═══ RECORDS FOR THE TASK ═══

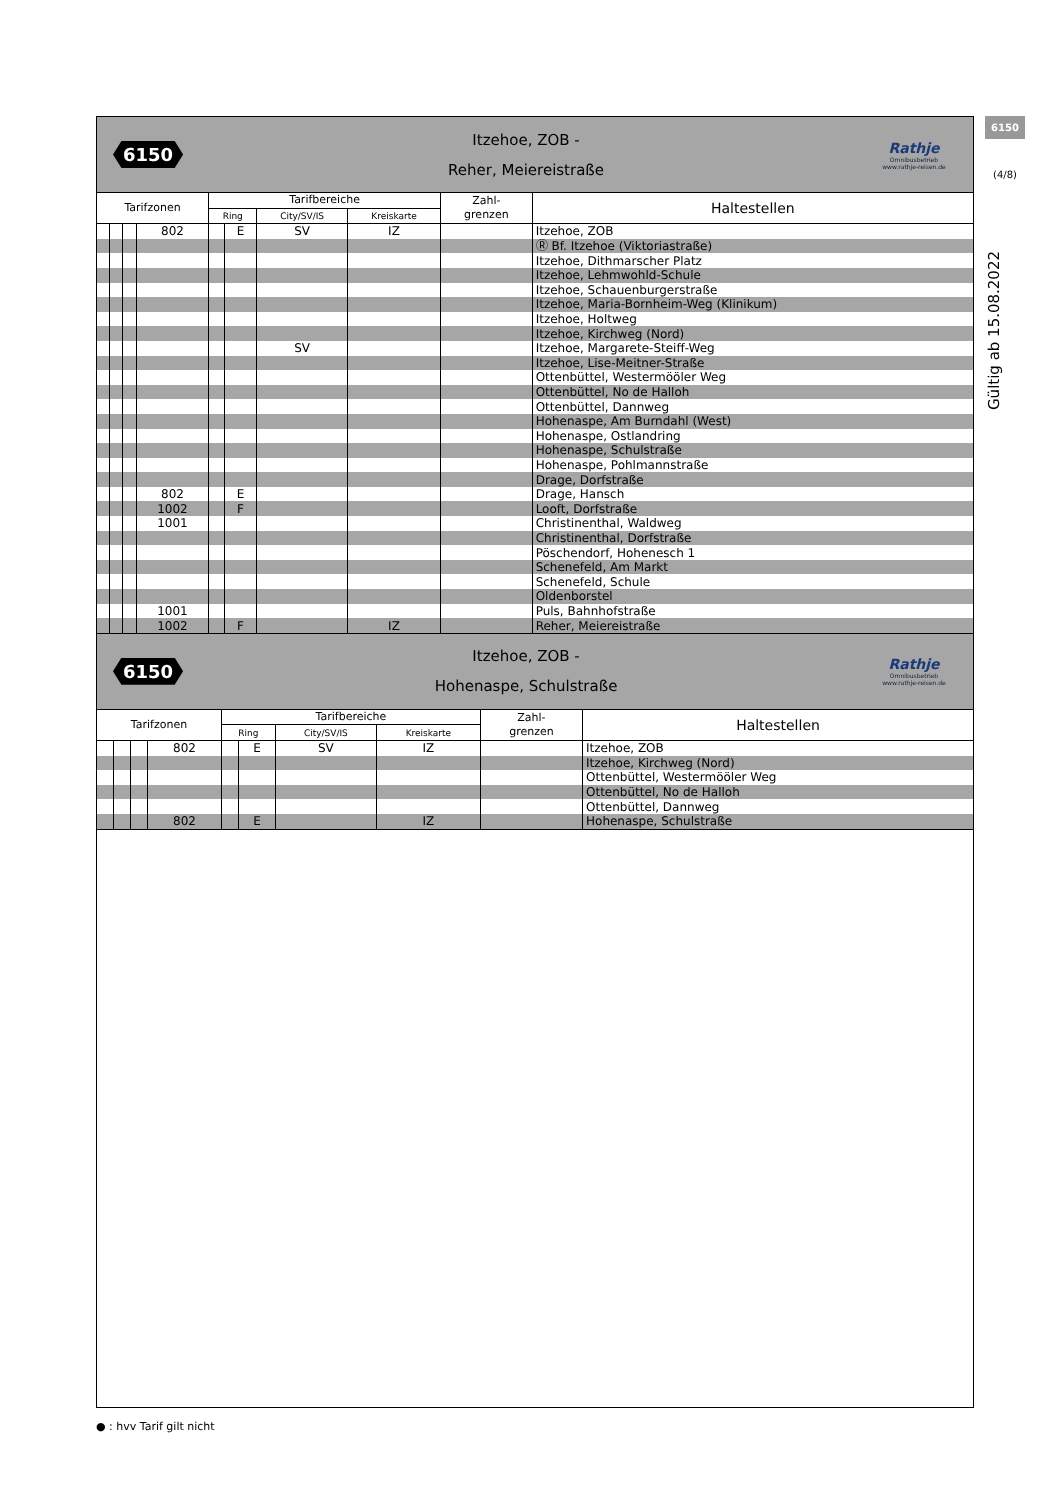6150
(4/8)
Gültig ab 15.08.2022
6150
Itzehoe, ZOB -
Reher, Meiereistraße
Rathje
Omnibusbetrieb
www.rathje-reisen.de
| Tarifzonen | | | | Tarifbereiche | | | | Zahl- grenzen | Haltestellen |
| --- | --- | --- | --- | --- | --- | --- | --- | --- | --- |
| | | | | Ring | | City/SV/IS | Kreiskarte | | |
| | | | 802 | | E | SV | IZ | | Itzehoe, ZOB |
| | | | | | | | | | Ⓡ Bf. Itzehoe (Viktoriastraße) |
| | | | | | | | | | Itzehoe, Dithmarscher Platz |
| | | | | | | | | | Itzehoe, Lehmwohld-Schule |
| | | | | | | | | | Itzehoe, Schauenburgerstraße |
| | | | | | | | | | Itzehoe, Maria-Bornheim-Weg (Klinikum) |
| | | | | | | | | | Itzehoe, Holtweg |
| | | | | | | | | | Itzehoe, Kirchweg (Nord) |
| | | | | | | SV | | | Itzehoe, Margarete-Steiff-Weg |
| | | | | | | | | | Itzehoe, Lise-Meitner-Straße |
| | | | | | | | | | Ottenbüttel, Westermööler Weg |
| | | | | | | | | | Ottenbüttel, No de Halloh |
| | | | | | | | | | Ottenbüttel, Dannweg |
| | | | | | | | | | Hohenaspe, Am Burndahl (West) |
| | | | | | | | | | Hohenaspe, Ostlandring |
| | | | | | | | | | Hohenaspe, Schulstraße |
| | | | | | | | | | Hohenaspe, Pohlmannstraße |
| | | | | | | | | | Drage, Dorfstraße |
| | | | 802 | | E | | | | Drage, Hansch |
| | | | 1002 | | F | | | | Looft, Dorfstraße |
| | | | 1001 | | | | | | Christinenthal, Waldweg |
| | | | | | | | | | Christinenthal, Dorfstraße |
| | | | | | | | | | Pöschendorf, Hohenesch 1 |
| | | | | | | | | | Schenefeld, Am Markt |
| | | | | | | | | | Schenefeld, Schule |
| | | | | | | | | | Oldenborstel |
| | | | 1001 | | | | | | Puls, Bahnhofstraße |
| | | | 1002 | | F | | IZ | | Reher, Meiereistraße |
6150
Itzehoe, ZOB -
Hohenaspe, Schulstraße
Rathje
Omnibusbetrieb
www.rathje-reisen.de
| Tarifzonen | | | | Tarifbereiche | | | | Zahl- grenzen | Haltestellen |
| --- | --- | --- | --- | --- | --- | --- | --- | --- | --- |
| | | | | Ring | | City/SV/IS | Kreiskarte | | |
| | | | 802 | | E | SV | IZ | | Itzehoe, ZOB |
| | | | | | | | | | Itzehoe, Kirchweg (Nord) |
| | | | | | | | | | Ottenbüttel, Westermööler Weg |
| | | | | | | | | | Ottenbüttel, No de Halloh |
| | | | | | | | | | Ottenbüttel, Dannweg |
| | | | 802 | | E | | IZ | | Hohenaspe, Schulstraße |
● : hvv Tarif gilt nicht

═══

▶ [ASSIGNED TASK]: Leave the pictures aside and give every entry above again word for word.

▶ [ANSWER SPACE]:
6150
(4/8)
Gültig ab 15.08.2022
6150
Itzehoe, ZOB -
Reher, Meiereistraße
Rathje
Omnibusbetrieb
www.rathje-reisen.de
| Tarifzonen | | | | Tarifbereiche | | | | Zahl- grenzen | Haltestellen |
| --- | --- | --- | --- | --- | --- | --- | --- | --- | --- |
| | | | | Ring | | City/SV/IS | Kreiskarte | | |
| | | | 802 | | E | SV | IZ | | Itzehoe, ZOB |
| | | | | | | | | | Ⓡ Bf. Itzehoe (Viktoriastraße) |
| | | | | | | | | | Itzehoe, Dithmarscher Platz |
| | | | | | | | | | Itzehoe, Lehmwohld-Schule |
| | | | | | | | | | Itzehoe, Schauenburgerstraße |
| | | | | | | | | | Itzehoe, Maria-Bornheim-Weg (Klinikum) |
| | | | | | | | | | Itzehoe, Holtweg |
| | | | | | | | | | Itzehoe, Kirchweg (Nord) |
| | | | | | | SV | | | Itzehoe, Margarete-Steiff-Weg |
| | | | | | | | | | Itzehoe, Lise-Meitner-Straße |
| | | | | | | | | | Ottenbüttel, Westermööler Weg |
| | | | | | | | | | Ottenbüttel, No de Halloh |
| | | | | | | | | | Ottenbüttel, Dannweg |
| | | | | | | | | | Hohenaspe, Am Burndahl (West) |
| | | | | | | | | | Hohenaspe, Ostlandring |
| | | | | | | | | | Hohenaspe, Schulstraße |
| | | | | | | | | | Hohenaspe, Pohlmannstraße |
| | | | | | | | | | Drage, Dorfstraße |
| | | | 802 | | E | | | | Drage, Hansch |
| | | | 1002 | | F | | | | Looft, Dorfstraße |
| | | | 1001 | | | | | | Christinenthal, Waldweg |
| | | | | | | | | | Christinenthal, Dorfstraße |
| | | | | | | | | | Pöschendorf, Hohenesch 1 |
| | | | | | | | | | Schenefeld, Am Markt |
| | | | | | | | | | Schenefeld, Schule |
| | | | | | | | | | Oldenborstel |
| | | | 1001 | | | | | | Puls, Bahnhofstraße |
| | | | 1002 | | F | | IZ | | Reher, Meiereistraße |
6150
Itzehoe, ZOB -
Hohenaspe, Schulstraße
Rathje
Omnibusbetrieb
www.rathje-reisen.de
| Tarifzonen | | | | Tarifbereiche | | | | Zahl- grenzen | Haltestellen |
| --- | --- | --- | --- | --- | --- | --- | --- | --- | --- |
| | | | | Ring | | City/SV/IS | Kreiskarte | | |
| | | | 802 | | E | SV | IZ | | Itzehoe, ZOB |
| | | | | | | | | | Itzehoe, Kirchweg (Nord) |
| | | | | | | | | | Ottenbüttel, Westermööler Weg |
| | | | | | | | | | Ottenbüttel, No de Halloh |
| | | | | | | | | | Ottenbüttel, Dannweg |
| | | | 802 | | E | | IZ | | Hohenaspe, Schulstraße |
● : hvv Tarif gilt nicht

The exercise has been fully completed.